── GIVEN DATA

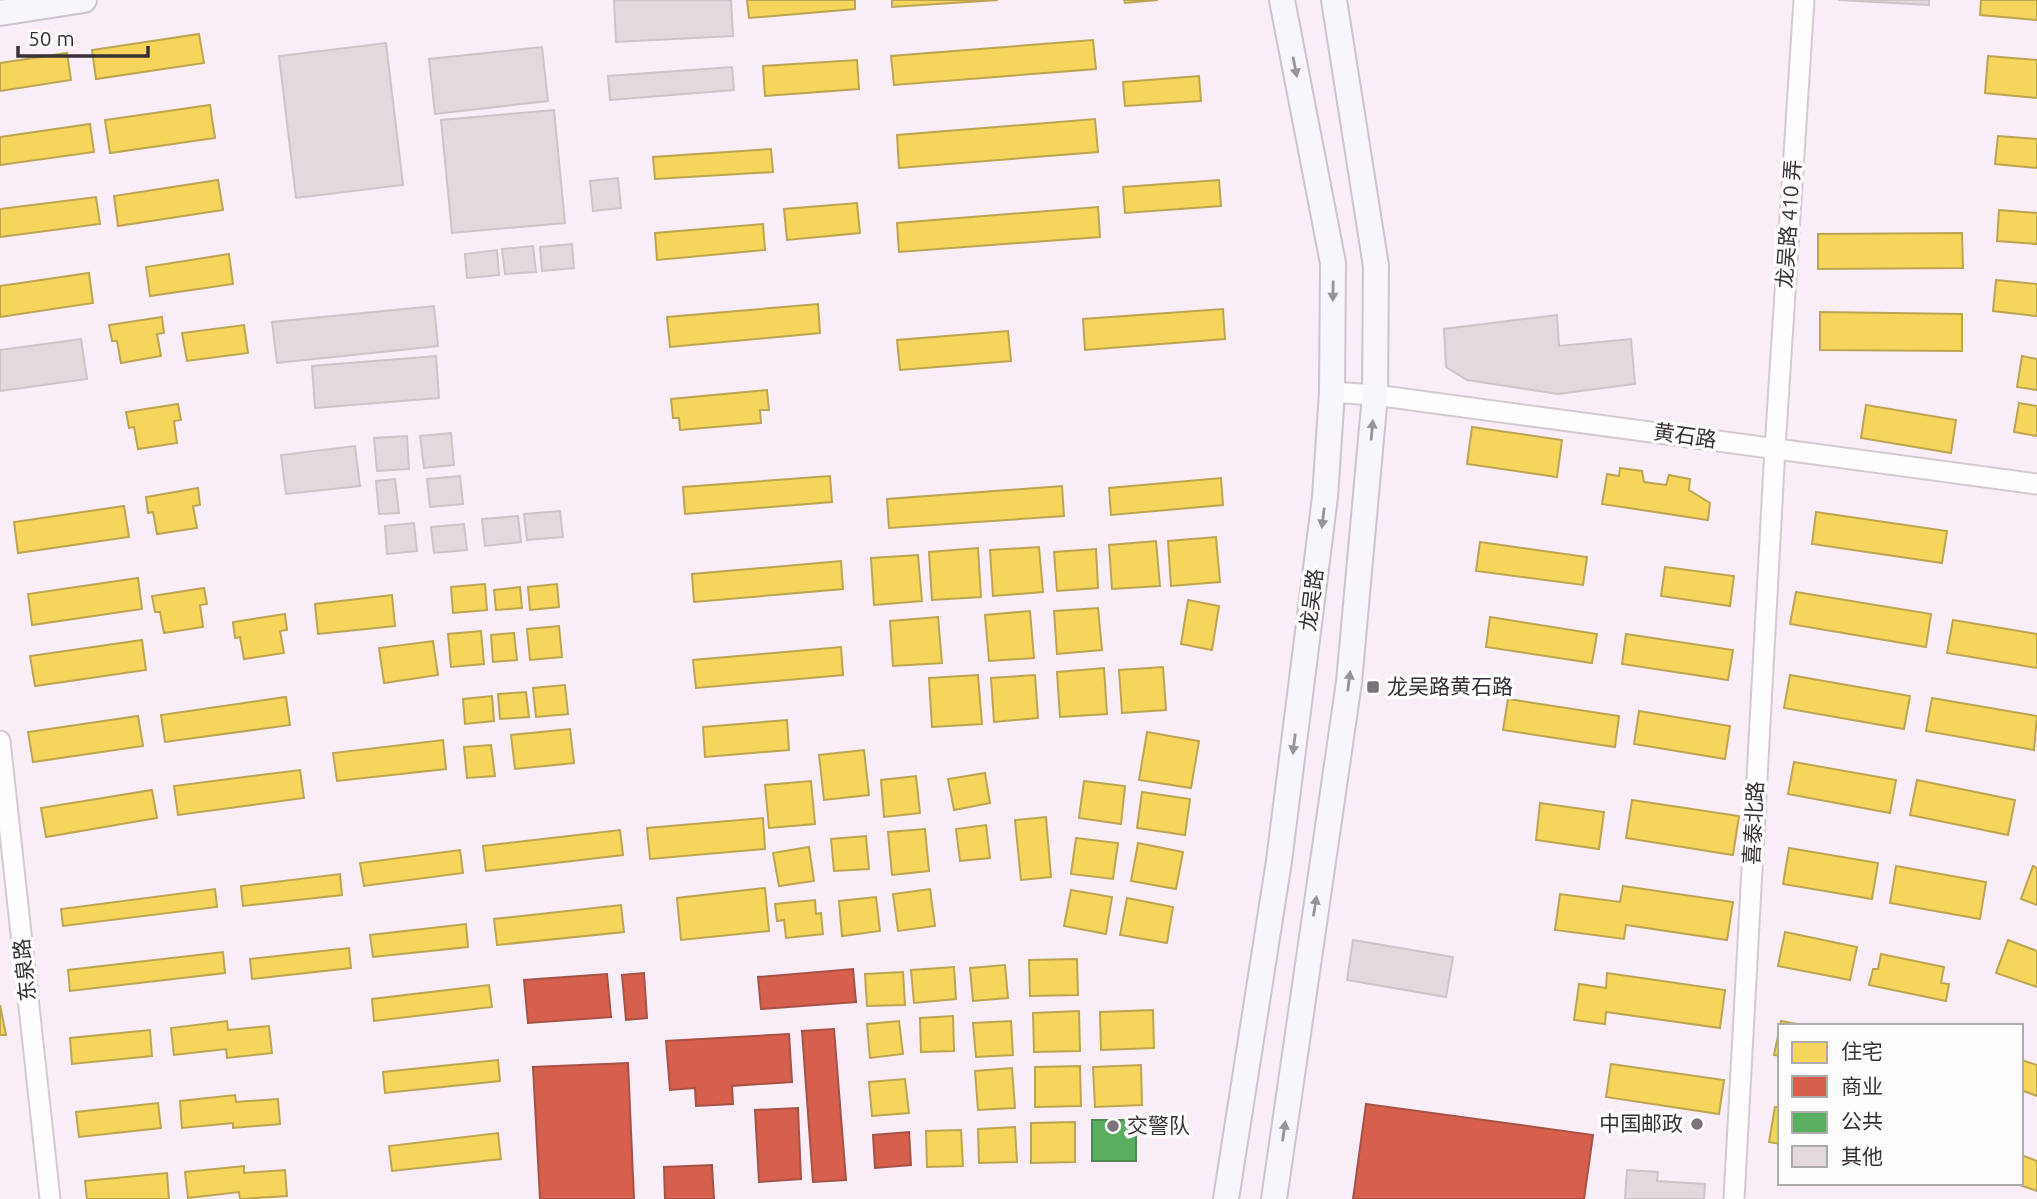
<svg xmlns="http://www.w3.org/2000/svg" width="2037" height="1199" viewBox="0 0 2037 1199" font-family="Ubuntu,'Noto Sans SC',sans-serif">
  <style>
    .homes { fill: #f6d55c; stroke: #bda451; stroke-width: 2 }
    .shops { fill: #d6604d; stroke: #a75246; stroke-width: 2 }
    .public { fill: #5aae61; stroke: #508854; stroke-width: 2 }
    .building { fill: #e3d8dd; stroke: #cdc3c8; stroke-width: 2 }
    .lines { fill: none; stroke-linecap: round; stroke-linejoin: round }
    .minor-casing { stroke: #d3cad1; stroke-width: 23 }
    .major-casing { stroke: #cbc4ce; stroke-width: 28 }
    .minor { stroke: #fefcfe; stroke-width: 19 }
    .major { stroke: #f8f6fa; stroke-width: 24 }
    .oneway { fill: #989398 }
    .poi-dot { fill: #7c727a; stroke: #fdfdfd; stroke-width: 2.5 }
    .labels { text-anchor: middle; stroke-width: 7; stroke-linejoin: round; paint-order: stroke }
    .street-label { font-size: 21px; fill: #383036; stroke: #fdfdfd }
    .poi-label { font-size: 21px; fill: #383036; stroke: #fdfdfd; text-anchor: start }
  </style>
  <rect width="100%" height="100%" fill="#f9eef7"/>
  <!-- homes -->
  <path class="homes" d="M747 0H855V9L749 18Z
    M892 0H998L892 7Z
    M1124 0H1158L1125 3Z
    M1981 0H2037V20L1980 15Z
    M199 34 204 63 96 79 92 50Z
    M1093 40 1096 69 894 85 891 56Z
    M67 53 71 80 0 91V63Z
    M1988 56 2037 60V98L1985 93Z
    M857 60 859 89 765 96 763 66Z
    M1199 76 1201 101 1125 106 1123 82Z
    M210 105 215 138 110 153 105 120Z
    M1095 119 1098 152 899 168 897 135Z
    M90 124 94 152 0 165V137Z
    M1998 136 2037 139V168L1995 164Z
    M771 149 773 172 655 179 653 157Z
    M218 180 223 210 118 226 114 196Z
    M1219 180 1221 206 1125 213 1123 187Z
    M96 197 100 224 0 237V209Z
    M857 203 860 233 787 240 784 209Z
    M1098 207 1100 237 899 252 897 223Z
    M1999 210 2037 213V244L1997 241Z
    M763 224 765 250 657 260 655 233Z
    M1962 233 1963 268 1818 269V234Z
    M229 254 233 284 150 296 146 267Z
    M89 273 93 303 0 317V286Z
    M1996 280 2037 284V316L1993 311Z
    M818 304 820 333 670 347 667 317Z
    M1223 309 1225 339 1085 350 1083 319Z
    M1820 312 1962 314V351L1820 350Z
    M162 317 164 333 157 334 161 356 121 363 117 341H112L109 325Z
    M244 325 248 353 187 361 182 333Z
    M1008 331 1011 361 900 370 897 340Z
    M2022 356 2037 359V390L2017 387Z
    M767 390 769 410H760L761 423 680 430 679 418H673L671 399Z
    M2019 403 2037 406V436L2014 432Z
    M178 404 181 420 174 421 177 443 138 449 134 427 129 428 126 412Z
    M1866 405 1956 420 1951 453 1861 438Z
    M1472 427 1562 440 1557 477 1467 464Z
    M1620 468 1642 471 1644 482 1666 485 1669 475 1690 479 1689 490 1710 503 1708 520 1602 504 1607 474 1619 476Z
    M830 476 832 502 685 514 683 487Z
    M1221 478 1223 505 1111 515 1109 488Z
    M1062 486 1064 516 889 528 887 499Z
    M198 488 200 505 193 506 197 528 157 534 153 512 148 513 146 497Z
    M124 506 129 537 18 553 14 522Z
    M1816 512 1947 531 1942 563 1812 544Z
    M1216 537 1220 582 1171 586 1168 541Z
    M1156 541 1160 586 1112 589 1109 545Z
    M1480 542 1587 557 1583 585 1476 571Z
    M1039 547 1043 592 993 596 990 550Z
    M978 548 981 597 932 600 929 552Z
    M1096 549 1098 588 1057 591 1054 552Z
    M918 555 922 601 874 605 871 558Z
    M841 561 843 589 694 602 692 574Z
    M1665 567 1734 576 1730 606 1661 596Z
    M138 578 142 609 32 625 28 594Z
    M485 584 487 610 453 613 451 587Z
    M557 584 559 607 530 610 528 587Z
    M520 587 522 608 496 610 494 590Z
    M204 588 207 604 200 605 203 627 164 633 160 612H155L152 596Z
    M1796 592 1931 614 1926 647 1790 624Z
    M392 595 395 626 318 634 315 604Z
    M1188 600 1219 606 1212 650 1181 644Z
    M1098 608 1102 650 1057 654 1054 611Z
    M1030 611 1034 658 989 661 985 615Z
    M285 614 287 630 280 631 284 653 244 659 240 637 235 638 233 622Z
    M938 617 942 663 893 666 890 621Z
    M1490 617 1597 634 1592 663 1486 647Z
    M1953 620 2037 634V668L1947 653Z
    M559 626 562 657 530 660 527 629Z
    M481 631 484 664 451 667 448 634Z
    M514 633 517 660 493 662 491 635Z
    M1626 634 1733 650 1728 680 1622 664Z
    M142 640 146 670 35 686 30 656Z
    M433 641 438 675 384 683 379 648Z
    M841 647 843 675 696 688 693 660Z
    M1163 667 1166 710 1122 713 1119 670Z
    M1104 668 1107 714 1060 717 1057 672Z
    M978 675 982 724 932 727 929 678Z
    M1035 675 1038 718 994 722 991 678Z
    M1790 675 1910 696 1904 729 1784 708Z
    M565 685 568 714 536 717 533 688Z
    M526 692 529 717 500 719 498 694Z
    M492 696 494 721 465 724 463 699Z
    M286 697 290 725 165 742 161 715Z
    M1932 698 2037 716 2034 750 1926 731Z
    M1508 699 1619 716 1615 747 1503 730Z
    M1639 711 1730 726 1725 759 1634 744Z
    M138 716 143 746 33 762 28 732Z
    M787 720 789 750 705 757 703 727Z
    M570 729 574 763 515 769 511 735Z
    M1147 732 1199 741 1191 788 1139 780Z
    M443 740 446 769 337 781 333 753Z
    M491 745 495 776 467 778 464 747Z
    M864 750 869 795 824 800 819 755Z
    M1794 762 1896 780 1890 813 1788 794Z
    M300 770 304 798 178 815 174 786Z
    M985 773 990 803 954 810 948 779Z
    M916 776 920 813 884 817 881 780Z
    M1917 780 2015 800 2008 835 1910 815Z
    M811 781 815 824 769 828 765 785Z
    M1084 781 1125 786 1121 824 1079 818Z
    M152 790 157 818 46 837 41 808Z
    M1142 792 1190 799 1185 835 1137 828Z
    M1632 800 1739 816 1733 855 1626 838Z
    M1540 803 1604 812 1599 849 1536 840Z
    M1046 817 1051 877 1021 880 1015 820Z
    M763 818 765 849 650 859 647 828Z
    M986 825 990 858 960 861 956 829Z
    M925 829 929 871 892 875 888 832Z
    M620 830 623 855 486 871 483 846Z
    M866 836 869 869 834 871 831 839Z
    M1076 838 1118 843 1113 879 1071 874Z
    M1138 843 1183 852 1176 889 1131 881Z
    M809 847 814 881 779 886 773 853Z
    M1789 848 1878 863 1872 899 1783 884Z
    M460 850 463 873 364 886 360 863Z
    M1896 866 1986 882 1980 919 1890 903Z
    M2033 866 2037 868V905L2021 899Z
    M340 874 342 895 243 906 241 886Z
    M1623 886 1733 902 1727 940 1626 925 1624 939 1555 930 1560 894 1620 902Z
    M765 888 769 931 681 940 677 898Z
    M215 889 217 907 63 926 61 909Z
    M930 889 935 926 898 931 893 894Z
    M1071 890 1112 897 1106 934 1064 926Z
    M876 897 880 931 842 936 839 901Z
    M1127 898 1173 907 1167 943 1120 935Z
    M815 900 816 914 821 913 823 934 786 938 784 920 777 921 775 904Z
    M621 905 624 932 497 945 494 919Z
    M466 924 468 947 373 957 370 935Z
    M1785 932 1857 947 1850 980 1778 966Z
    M2008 940 2037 951V987L1996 973Z
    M349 948 351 968 252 979 250 959Z
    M223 952 225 973 70 991 68 970Z
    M1881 954 1944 967 1941 983 1949 984 1946 1001 1869 985 1873 969H1878Z
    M1077 959 1078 995 1030 996 1029 960Z
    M1005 965 1008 998 973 1001 970 968Z
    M954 967 956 999 914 1003 911 970Z
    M903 972 905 1005 867 1006 865 974Z
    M1607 973 1725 990 1720 1028 1606 1012 1605 1024 1574 1020 1579 984 1606 988Z
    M489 985 492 1007 374 1021 372 999Z
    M0 1005 6 1035H0Z
    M1153 1010 1154 1048 1101 1050 1100 1012Z
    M1079 1011 1080 1051 1034 1052 1033 1013Z
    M953 1016 954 1051 921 1052 920 1018Z
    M227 1021 228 1030 269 1026 272 1053 227 1058 226 1049 174 1055 171 1028Z
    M899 1021 903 1054 870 1058 867 1024Z
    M1011 1021 1013 1055 976 1057 973 1023Z
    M1781 1021 1807 1026H1780Z
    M1780 1026V1056L1774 1055Z
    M150 1030 152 1056 72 1064 70 1038Z
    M498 1060 500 1081 385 1093 383 1072Z
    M2021 1060 2037 1065V1096L2021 1090Z
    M1611 1064 1724 1080 1719 1114 1606 1097Z
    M1141 1065 1142 1105 1095 1107 1093 1067Z
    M1080 1066 1081 1106 1035 1107V1067Z
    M1012 1068 1015 1108 978 1110 975 1071Z
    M905 1079 909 1113 872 1116 869 1082Z
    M235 1095 236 1102 278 1099 280 1124 233 1128V1123L182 1128 180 1101Z
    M158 1103 161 1128 79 1137 76 1112Z
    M1775 1107 1780 1108V1144L1769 1142Z
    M1075 1122V1162L1031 1163V1123Z
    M1015 1127 1017 1162 979 1163 978 1129Z
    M961 1130 963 1166 927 1167 926 1131Z
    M498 1133 501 1159 392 1171 389 1146Z
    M2021 1155 2037 1161V1191L2014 1183H2021Z
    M244 1166V1173L285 1170 287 1196 240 1199 239 1192 188 1198 185 1172Z
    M167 1173 169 1199H87L85 1181Z"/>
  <!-- shops -->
  <path class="shops" d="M853 969 856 1002 761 1009 758 977Z
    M644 973 647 1018 626 1020 622 975Z
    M607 974 611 1017 528 1023 524 980Z
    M834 1029 846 1180 813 1182 802 1031Z
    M789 1034 792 1082 732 1086 733 1104 696 1106 695 1088 670 1090 666 1041Z
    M628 1063 634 1199H540L533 1067Z
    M1366 1104 1593 1135 1584 1199H1353Z
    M798 1108 801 1179 759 1182 755 1110Z
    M909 1132 911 1165 875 1168 873 1135Z
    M712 1165 714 1199H665L664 1167Z"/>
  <!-- public -->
  <path class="public" d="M1092 1120H1136V1161H1092Z"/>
  <!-- building -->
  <path class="building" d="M614 0H731L733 36 616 42Z
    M1838 0H1929V5Z
    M386 43 403 185 296 198 279 56Z
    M542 47 548 101 435 114 429 59Z
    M732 67 734 90 610 100 608 76Z
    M554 110 565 223 452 233 441 120Z
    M618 178 621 208 593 211 590 181Z
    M572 244 574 268 542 271 540 247Z
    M533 246 536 272 505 274 502 249Z
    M497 250 499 275 467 278 465 254Z
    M434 306 438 346 277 363 272 322Z
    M1557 315 1559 346 1631 339 1635 384 1558 394 1467 380 1446 367 1444 329Z
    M81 339 87 379 0 391V350Z
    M436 356 439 398 315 408 312 366Z
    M451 433 454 465 424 468 420 436Z
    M407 436 409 469 377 471 374 438Z
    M355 446 360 486 286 494 281 455Z
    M460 476 463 504 430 507 427 479Z
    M395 479 399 513 379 514 376 481Z
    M560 511 563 537 527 540 524 514Z
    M518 516 521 542 485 546 482 519Z
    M414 523 417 551 387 554 385 526Z
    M464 524 467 550 434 553 431 527Z
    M1353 940 1453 957 1446 997 1347 980Z
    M1627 1170 1658 1172 1657 1181 1705 1184 1704 1199H1625Z"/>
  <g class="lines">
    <defs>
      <path id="minor" d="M1332 392 1375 395 2037 484
        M0 741 50 1199
        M1734 1199 1775 448 1804 0"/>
      <path id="major" d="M0 13 84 0
        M1226 1199 1279 861 1325 497 1332 392 1333 263 1282 0
        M1274 1199 1349 682 1375 395 1376 266 1334 0"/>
    </defs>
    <!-- minor casing -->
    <use href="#minor" class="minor-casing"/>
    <!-- major casing -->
    <use href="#major" class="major-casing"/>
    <!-- minor -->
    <use href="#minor" class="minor"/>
    <!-- major -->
    <use href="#major" class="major"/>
  </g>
  <!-- one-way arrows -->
  <defs><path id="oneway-solid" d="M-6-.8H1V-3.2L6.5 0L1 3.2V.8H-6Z" transform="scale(1.75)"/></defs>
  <g class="oneway">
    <use href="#oneway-solid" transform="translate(1295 67) rotate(79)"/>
    <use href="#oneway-solid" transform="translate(1333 291) rotate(91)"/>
    <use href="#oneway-solid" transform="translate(1372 430) rotate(-85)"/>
    <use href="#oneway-solid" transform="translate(1323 518) rotate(97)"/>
    <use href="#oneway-solid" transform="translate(1349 681) rotate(-83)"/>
    <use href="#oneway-solid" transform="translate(1294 744) rotate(97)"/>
    <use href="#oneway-solid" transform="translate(1315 906) rotate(-81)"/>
    <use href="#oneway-solid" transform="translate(1284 1131) rotate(-82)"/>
  </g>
  <!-- markers -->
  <g class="poi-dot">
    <rect x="1366" y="680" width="14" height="14" rx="3.5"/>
    <circle cx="1697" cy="1124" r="7"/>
    <circle cx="1113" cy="1126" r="7"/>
  </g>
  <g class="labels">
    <!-- street labels -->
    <g class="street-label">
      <text transform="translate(1789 224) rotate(-86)" y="7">龙吴路 410 弄</text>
      <text transform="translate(1685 436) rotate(8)" y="7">黄石路</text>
      <text transform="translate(1312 600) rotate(-83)" y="7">龙吴路</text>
      <text transform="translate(1754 823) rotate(-87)" y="7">喜泰北路</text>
      <text transform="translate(25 970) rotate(-96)" y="7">东泉路</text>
    </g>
    <!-- poi labels -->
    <g class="poi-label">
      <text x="1387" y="694">龙吴路黄石路</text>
      <text x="1683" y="1131" text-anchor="end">中国邮政</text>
      <text x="1127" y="1133">交警队</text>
    </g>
  </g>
  <!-- legend -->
  <rect x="1778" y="1024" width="245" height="161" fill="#fdfdfd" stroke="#aeabad" stroke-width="2"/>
  <rect x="1792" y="1042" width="35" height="21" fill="#f6d55c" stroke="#aeabad" stroke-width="2"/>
  <text x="1841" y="1059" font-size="21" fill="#383036">住宅</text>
  <rect x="1792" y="1076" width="35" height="21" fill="#d6604d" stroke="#aeabad" stroke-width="2"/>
  <text x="1841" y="1094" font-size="21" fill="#383036">商业</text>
  <rect x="1792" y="1112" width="35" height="21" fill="#5aae61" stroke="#aeabad" stroke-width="2"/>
  <text x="1841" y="1129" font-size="21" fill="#383036">公共</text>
  <rect x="1792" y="1146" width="35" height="21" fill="#e3d8dd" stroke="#aeabad" stroke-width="2"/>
  <text x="1841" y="1164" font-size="21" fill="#383036">其他</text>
  <!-- scale -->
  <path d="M18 46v10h130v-10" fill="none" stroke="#383036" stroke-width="3.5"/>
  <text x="28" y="46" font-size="21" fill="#383036" stroke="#fdfdfd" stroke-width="5" paint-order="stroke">50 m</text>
</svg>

────

### DESCRIPTION OF THE TASK
Please copy the lines above from the line with "M857 203 860 233 787 240 784 209Z" up to and including the line with "M1188 600 1219 606 1212 650 1181 644Z", exactly as written and with nothing else.

### TASK RESPONSE
    M857 203 860 233 787 240 784 209Z
    M1098 207 1100 237 899 252 897 223Z
    M1999 210 2037 213V244L1997 241Z
    M763 224 765 250 657 260 655 233Z
    M1962 233 1963 268 1818 269V234Z
    M229 254 233 284 150 296 146 267Z
    M89 273 93 303 0 317V286Z
    M1996 280 2037 284V316L1993 311Z
    M818 304 820 333 670 347 667 317Z
    M1223 309 1225 339 1085 350 1083 319Z
    M1820 312 1962 314V351L1820 350Z
    M162 317 164 333 157 334 161 356 121 363 117 341H112L109 325Z
    M244 325 248 353 187 361 182 333Z
    M1008 331 1011 361 900 370 897 340Z
    M2022 356 2037 359V390L2017 387Z
    M767 390 769 410H760L761 423 680 430 679 418H673L671 399Z
    M2019 403 2037 406V436L2014 432Z
    M178 404 181 420 174 421 177 443 138 449 134 427 129 428 126 412Z
    M1866 405 1956 420 1951 453 1861 438Z
    M1472 427 1562 440 1557 477 1467 464Z
    M1620 468 1642 471 1644 482 1666 485 1669 475 1690 479 1689 490 1710 503 1708 520 1602 504 1607 474 1619 476Z
    M830 476 832 502 685 514 683 487Z
    M1221 478 1223 505 1111 515 1109 488Z
    M1062 486 1064 516 889 528 887 499Z
    M198 488 200 505 193 506 197 528 157 534 153 512 148 513 146 497Z
    M124 506 129 537 18 553 14 522Z
    M1816 512 1947 531 1942 563 1812 544Z
    M1216 537 1220 582 1171 586 1168 541Z
    M1156 541 1160 586 1112 589 1109 545Z
    M1480 542 1587 557 1583 585 1476 571Z
    M1039 547 1043 592 993 596 990 550Z
    M978 548 981 597 932 600 929 552Z
    M1096 549 1098 588 1057 591 1054 552Z
    M918 555 922 601 874 605 871 558Z
    M841 561 843 589 694 602 692 574Z
    M1665 567 1734 576 1730 606 1661 596Z
    M138 578 142 609 32 625 28 594Z
    M485 584 487 610 453 613 451 587Z
    M557 584 559 607 530 610 528 587Z
    M520 587 522 608 496 610 494 590Z
    M204 588 207 604 200 605 203 627 164 633 160 612H155L152 596Z
    M1796 592 1931 614 1926 647 1790 624Z
    M392 595 395 626 318 634 315 604Z
    M1188 600 1219 606 1212 650 1181 644Z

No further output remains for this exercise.